Brennan, born in 1852, is surely Ireland’s most remarkable inventor

 

On Tuesday, in his birthplace of Castlebar, Co Mayo, a plaque will be unveiled to Louis Brennan, an Irish-Australian mechanical engineer and the inventor of the world’s first practical guided missile and the gyroscopic monorail.

Were you to take a peek into Brennan’s garden as it looked in 1907, you would see a model locomotive whizzing through the air balanced upon a solitary wire as if it were a tightrope walker, then leaning into curves like a motorcyclist. It swooped over lily ponds, thundered down earthen slopes and, just as it seemed certain to plunge into a brick wall, it turned sharply and started the journey all over again.

This was the prototype of Brennan’s Gyroscopic Monorail. When Winston Churchill came to view it, he remarked, “Sir, your invention promises to revolutionise the railway systems of the world”.

Over the next three years, Churchill did his utmost to ensure Brennan’s invention would become the must-have transport system of the 20th century. He did not succeed, but nonetheless, Brennan must surely be Ireland’s most remarkable inventor.

He was born on Main Street in Castlebar on January 28th, 1852, the 10th child of Thomas Brennan and his wife, Honor. Shortly after his ninth birthday, Louis accompanied his parents and some siblings to a new life in Melbourne.

His inventive streak first became apparent at an exhibition in Melbourne in 1873, when the 21-year-old dazzled crowds with a window safety latch, a mincing machine and a billiard marker.

One afternoon, while toying with a cotton reel, it occurred to him that when he pulled the thread from underneath, the reel moved away. The faster he pulled it, the quicker the reel moved. He began to think of things that need to go away at speed and never come back.


Torpedo launch
Fast-forward to 1879, and the test run of Brennan’s torpedo from the shore of Melbourne’s Hobson Bay. Combining taut wires, spinning cogs and whizzing propeller blades, his torpedo shot into the sky. It flew for just over a minute at a speed of 11 knots, before hitting a target boat 400m offshore. The flight pattern had been erratic, but the torpedo nonetheless struck its target. Brennan had invented the world’s first successful guided missile. The British war office was so impressed it bought the patent for £110,000, a huge sum at the time, and head-hunted Brennan for its torpedo factory in Kent. “It is not only your torpedo we want,” said Britain’s war secretary, “we want to buy your brains as well.”

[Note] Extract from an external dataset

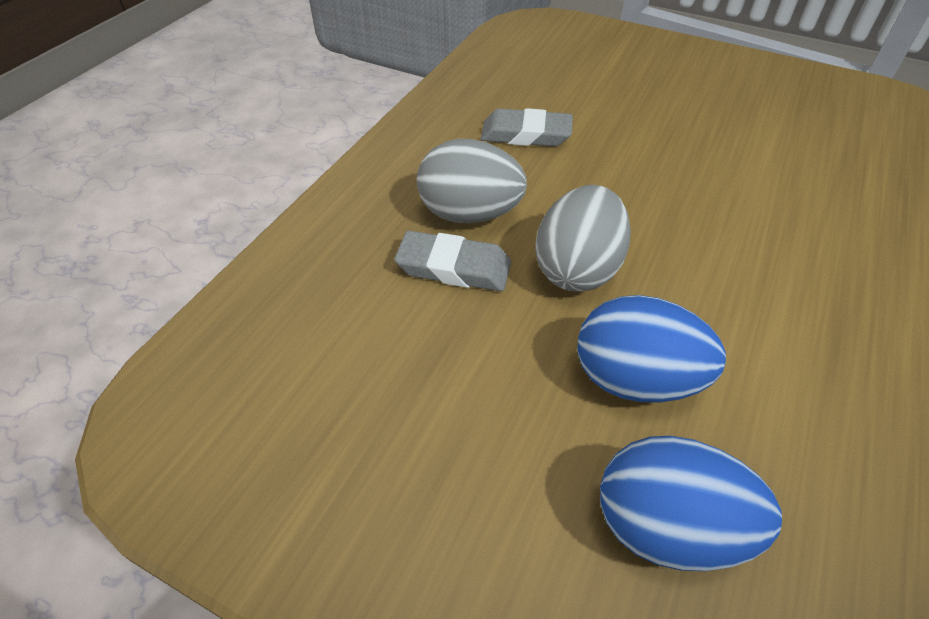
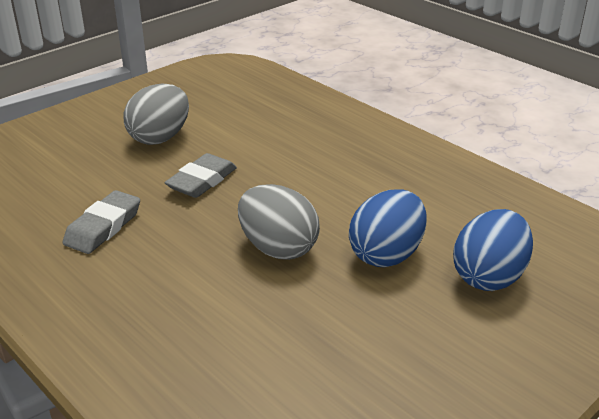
camera: 70 degrees left, 15 degrees down
grey eraser [394,231,511,291] -> grey eraser moved to [165,153,237,198]
grey egg [417,139,527,223] -> grey egg moved to [123,83,189,145]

The 1890s were golden years for Brennan and his wife, Anna Quinn, a childhood sweetheart from Castlebar whom he married in Dublin in 1891. On account of Anna’s heart condition, he invented what he called the Helping Hand stair-lift to help her ascend the stairs of their home.


The monorail years
Brennan then threw everything he had into his monorail. In 1907, Brennan declared that his invention would soon supersede the double-track railways of the Victorian Age.

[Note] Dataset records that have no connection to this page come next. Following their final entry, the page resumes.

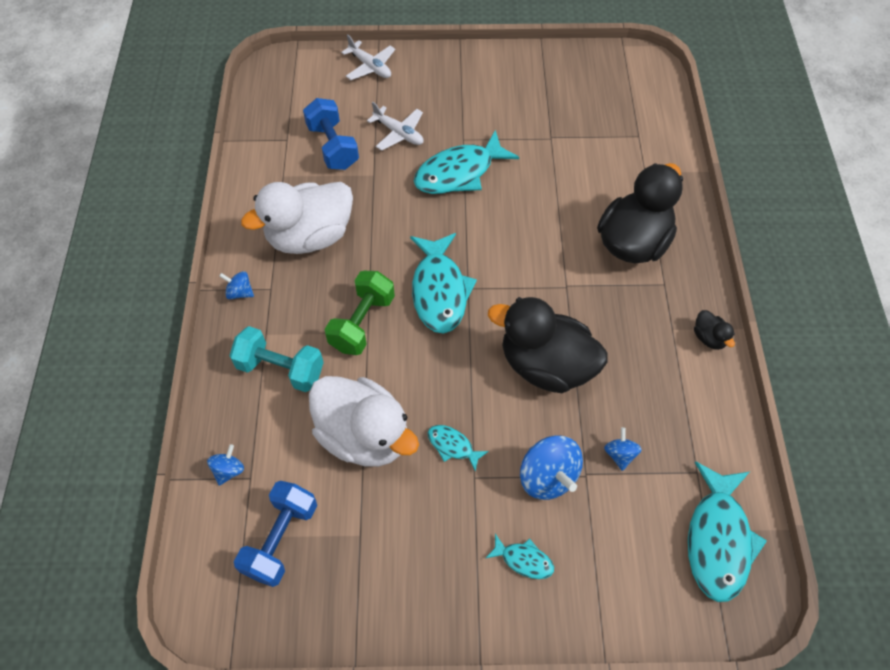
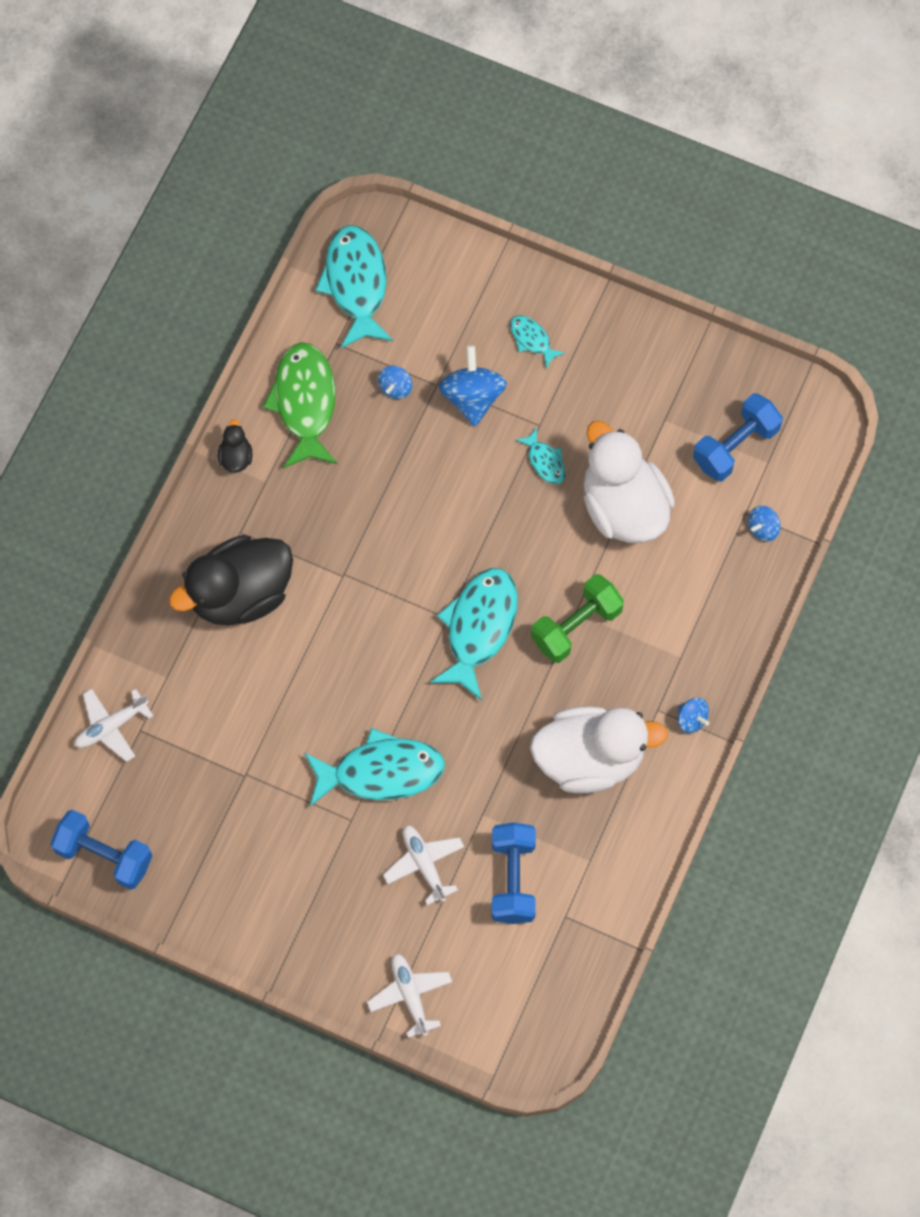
camera: 155 degrees left, 10 degrees up
turquoise dumbbell [229,326,324,392] -> none
black duck [488,297,608,393] -> none
turquoise fish [688,461,767,602] -> turquoise fish turned 45 degrees counterclockwise [315,225,393,348]
none -> blue dumbbell [50,810,152,890]
none -> white plane [74,689,153,762]
none -> green fish [262,342,337,468]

But then fear set in. Nobody doubted the monorail was cheaper, faster and smoother than the conventional railway. But was it safe? Brennan’s answers were unsatisfactory and, one by one, investors withdrew. With the outbreak of the first World War, the project was abandoned. It would be another 70 years before people could ride on tilting trains.

Bankrupt, Brennan had to sell his home. He spent the war years working in the munitions department. In 1919, he convinced the air ministry to commission him to invent the world’s first helicopter. By 1922, it looked like he had cracked it when his aircraft briefly rose into the air, complete with a pilot and 250lb weight. The New York Times giddily described it as “one of the most important and far-reaching steps yet made in the history or aeronautics”. However, four years later, it had still not been launched and the air ministry closed the operation down.

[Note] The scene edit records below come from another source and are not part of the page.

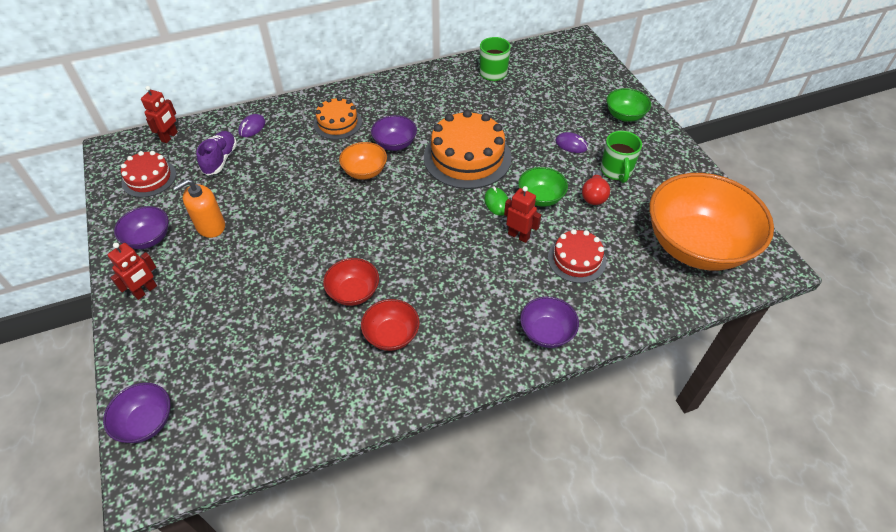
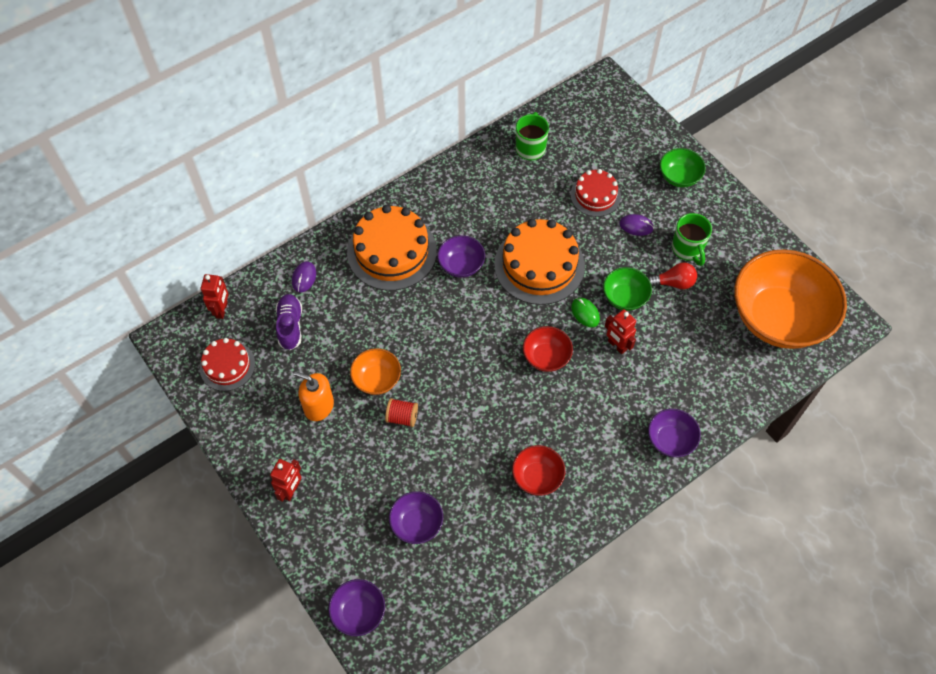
camera: 15 degrees left, 10 degrees up
purple bowl [114,206,169,249] -> purple bowl moved to [389,491,443,544]
orange soap dispenser [173,179,225,238] -> orange soap dispenser turned 75 degrees clockwise [294,372,334,421]
orange cake [313,97,362,139] -> orange cake [347,205,437,291], size x1.72
red bowl [323,258,379,306] -> red bowl moved to [523,326,573,372]
orange bowl [339,142,387,179] -> orange bowl moved to [350,348,401,395]
red robot [504,186,541,243] -> red robot turned 150 degrees counterclockwise [605,309,636,354]
red cake [548,229,606,283] -> red cake moved to [570,169,621,217]
red light bulb [582,170,610,205] -> red light bulb turned 90 degrees counterclockwise [648,262,697,289]
none -> red spool [385,398,418,427]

Brennan was devastated but vowed to continue, pouring his last shillings into the doomed enterprise. Destiny was against him, however, as he was knocked down by a car in Montreux, Switzerland, in 1932 and died a few days short of his 80th birthday.

He was buried at St Mary’s Cemetery in London’s Kensal Green, where Taoiseach Enda Kenny unveiled a new headstone to him in March. The same day that the plaque in his honour is unveiled in Castlebar, an exhibition on his life and works will open in Mayo County Library, Castlebar.